The Formal Connector functions as a protocol-aware reverse proxy that interprets various wire-protocols including HTTP, Postgres, MySQL, and Kubernetes to grant security teams enhanced visibility and control over their data flows.
Customers typically begin deploying Formal for a single data store category, then expand coverage to additional data stores within their infrastructure. To maintain straightforward Formal deployments, the engineering team developed functionality enabling the Connector to listen on a solitary port for multiple technologies. This capability operates by recognizing the incoming wire-protocol and subsequently loading the corresponding wire-protocol interpreter.
Initial Approach
The foundational strategy involved examining the first bytes of any TCP connection to identify the protocol before directing packets to the appropriate interpreter.
The []byte data extracted from the connection was subsequently transmitted and explicitly written before employing io.Copy to relay the traffic. This method functioned adequately for most protocols; however, MongoDB presented complications due to its distinctive protocol framing.
func (h *connectionHandler) classify(conn net.Conn) (string, []byte, error) {
buffer := make([]byte, 1024)
n, err := conn.Read(buffer)
if err != nil {
return "", nil, fmt.Errorf("error reading from connection: %w", err)
}
protocol := h.classifiers.ClassifyFlow(buffer[:n])
technology, ok := h.protocols[protocol]
if !ok {
return "", nil, fmt.Errorf("classified protocol not handled: %s", protocol)
}
return technology, buffer[:n], nil
}
func (h *connectionHandler) handleMultipleServers(ctx context.Context, conn net.Conn) error {
technology, initialBytes, err := h.classify(conn)
if err != nil {
return fmt.Errorf("error while classifying connection: %w", err)
}
server, ok := h.servers[technology]
if !ok {
return fmt.Errorf("server not found for technology: %s", technology)
}
// Explicitly write the initial bytes before using io.Copy
_, err = conn.Write(initialBytes)
if err != nil {
return fmt.Errorf("error writing initial bytes: %w", err)
}
return server.HandleConnection(ctx, conn)
}
MongoDB mandates particular framing for its communications. Transmitting the initial bytes separately fractured the framing architecture, triggering communication breakdowns. The displaced initial bytes produced unsuccessful connections and protocol misinterpretations.
The Solution
The complications were overcome by encapsulating the initial bytes within a MultiReader alongside the connection. This modification guaranteed that the proxy transmitted both the initial bytes and the remaining connection sequence in a unified operation, safeguarding MongoDB's intended message structure.

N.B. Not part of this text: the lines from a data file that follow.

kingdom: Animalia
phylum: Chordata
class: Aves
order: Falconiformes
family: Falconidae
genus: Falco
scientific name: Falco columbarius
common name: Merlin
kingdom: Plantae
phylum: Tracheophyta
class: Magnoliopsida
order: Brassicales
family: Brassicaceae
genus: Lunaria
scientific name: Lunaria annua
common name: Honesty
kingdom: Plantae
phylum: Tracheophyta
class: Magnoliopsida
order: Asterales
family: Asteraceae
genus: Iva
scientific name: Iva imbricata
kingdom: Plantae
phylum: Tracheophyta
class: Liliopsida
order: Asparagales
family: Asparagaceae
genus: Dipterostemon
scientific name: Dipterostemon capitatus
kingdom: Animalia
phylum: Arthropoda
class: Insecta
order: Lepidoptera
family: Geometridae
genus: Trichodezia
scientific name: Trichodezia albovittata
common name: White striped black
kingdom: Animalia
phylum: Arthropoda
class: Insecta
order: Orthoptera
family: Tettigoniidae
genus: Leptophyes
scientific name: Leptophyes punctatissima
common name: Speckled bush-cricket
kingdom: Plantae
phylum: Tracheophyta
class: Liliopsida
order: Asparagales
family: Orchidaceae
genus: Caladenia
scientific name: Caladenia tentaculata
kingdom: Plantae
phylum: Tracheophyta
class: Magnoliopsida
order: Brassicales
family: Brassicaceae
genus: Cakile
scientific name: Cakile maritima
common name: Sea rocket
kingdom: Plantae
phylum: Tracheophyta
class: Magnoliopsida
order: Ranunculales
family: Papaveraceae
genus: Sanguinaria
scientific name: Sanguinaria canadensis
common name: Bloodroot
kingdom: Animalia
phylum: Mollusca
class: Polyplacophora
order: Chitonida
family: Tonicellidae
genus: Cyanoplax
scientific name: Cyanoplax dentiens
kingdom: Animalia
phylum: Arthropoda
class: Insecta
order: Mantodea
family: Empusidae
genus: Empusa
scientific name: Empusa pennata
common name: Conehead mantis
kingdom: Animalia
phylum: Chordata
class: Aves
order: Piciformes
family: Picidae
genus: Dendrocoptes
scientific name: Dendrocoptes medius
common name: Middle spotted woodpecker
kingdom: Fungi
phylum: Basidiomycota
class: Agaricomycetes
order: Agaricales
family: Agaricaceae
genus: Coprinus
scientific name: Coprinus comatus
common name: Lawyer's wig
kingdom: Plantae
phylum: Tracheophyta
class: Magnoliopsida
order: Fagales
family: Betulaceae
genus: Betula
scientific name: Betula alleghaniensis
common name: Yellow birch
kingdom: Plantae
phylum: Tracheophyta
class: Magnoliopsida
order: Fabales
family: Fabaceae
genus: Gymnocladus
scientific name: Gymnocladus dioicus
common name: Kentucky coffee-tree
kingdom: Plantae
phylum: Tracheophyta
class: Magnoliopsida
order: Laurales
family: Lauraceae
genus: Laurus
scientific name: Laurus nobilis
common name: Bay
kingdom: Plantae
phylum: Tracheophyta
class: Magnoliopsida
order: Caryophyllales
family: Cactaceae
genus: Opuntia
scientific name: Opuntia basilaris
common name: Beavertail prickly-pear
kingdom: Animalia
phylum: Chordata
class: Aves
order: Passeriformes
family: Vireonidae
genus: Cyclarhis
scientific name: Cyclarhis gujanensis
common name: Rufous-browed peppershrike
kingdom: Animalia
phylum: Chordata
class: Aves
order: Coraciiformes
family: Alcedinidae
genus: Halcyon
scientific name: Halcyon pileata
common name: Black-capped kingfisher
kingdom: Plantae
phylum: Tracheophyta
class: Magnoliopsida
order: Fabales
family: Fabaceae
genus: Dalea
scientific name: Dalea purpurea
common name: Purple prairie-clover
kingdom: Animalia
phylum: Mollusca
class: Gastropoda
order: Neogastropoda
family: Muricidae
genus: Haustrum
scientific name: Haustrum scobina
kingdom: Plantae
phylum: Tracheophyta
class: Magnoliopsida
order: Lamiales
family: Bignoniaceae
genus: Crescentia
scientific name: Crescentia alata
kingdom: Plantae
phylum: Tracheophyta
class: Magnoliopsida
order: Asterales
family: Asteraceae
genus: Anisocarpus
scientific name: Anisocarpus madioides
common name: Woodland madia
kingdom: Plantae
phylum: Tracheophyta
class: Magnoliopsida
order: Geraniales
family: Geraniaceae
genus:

The revised implementation wraps the connection in peekConn, permitting straightforward application of io.Copy without demanding an explicit Write. This modification maintained MongoDB's protocol framing while preserving compatibility with other protocols.
type peekConn struct {
net.Conn
reader io.Reader
}
func (pc *peekConn) Read(b []byte) (int, error) {
return pc.reader.Read(b)
}
func (h *connectionHandler) classify(conn net.Conn) (string, net.Conn, error) {
buffer := make([]byte, 1024)
n, err := conn.Read(buffer)
if err != nil {
return "", nil, fmt.Errorf("error reading from connection: %w", err)
}
protocol := h.classifiers.ClassifyFlow(buffer[:n])
technology, ok := h.protocols[protocol]
if !ok {
return "", nil, fmt.Errorf("classified protocol not handled: %s", protocol)
}
return technology, &peekConn{
Conn: conn,
reader: io.MultiReader(bytes.NewReader(buffer[:n]), conn),
}, nil
}
func (h *connectionHandler) handleMultipleServers(ctx context.Context, conn net.Conn) error {
technology, peekConn, err := h.classify(conn)
if err != nil {
return fmt.Errorf("error while classifying connection: %w", err)
}
server, ok := h.servers[technology]
if !ok {
return fmt.Errorf("server not found for technology: %s", technology)
}
// No explicit Write needed - peekConn seamlessly replays initial bytes
return server.HandleConnection(ctx, peekConn)
}
This resolution demonstrated the significance of comprehending protocol-specific characteristics when executing deep packet inspection and protocol identification. It underscored the necessity of flexibility and the intricacies inherent in network systems engineering.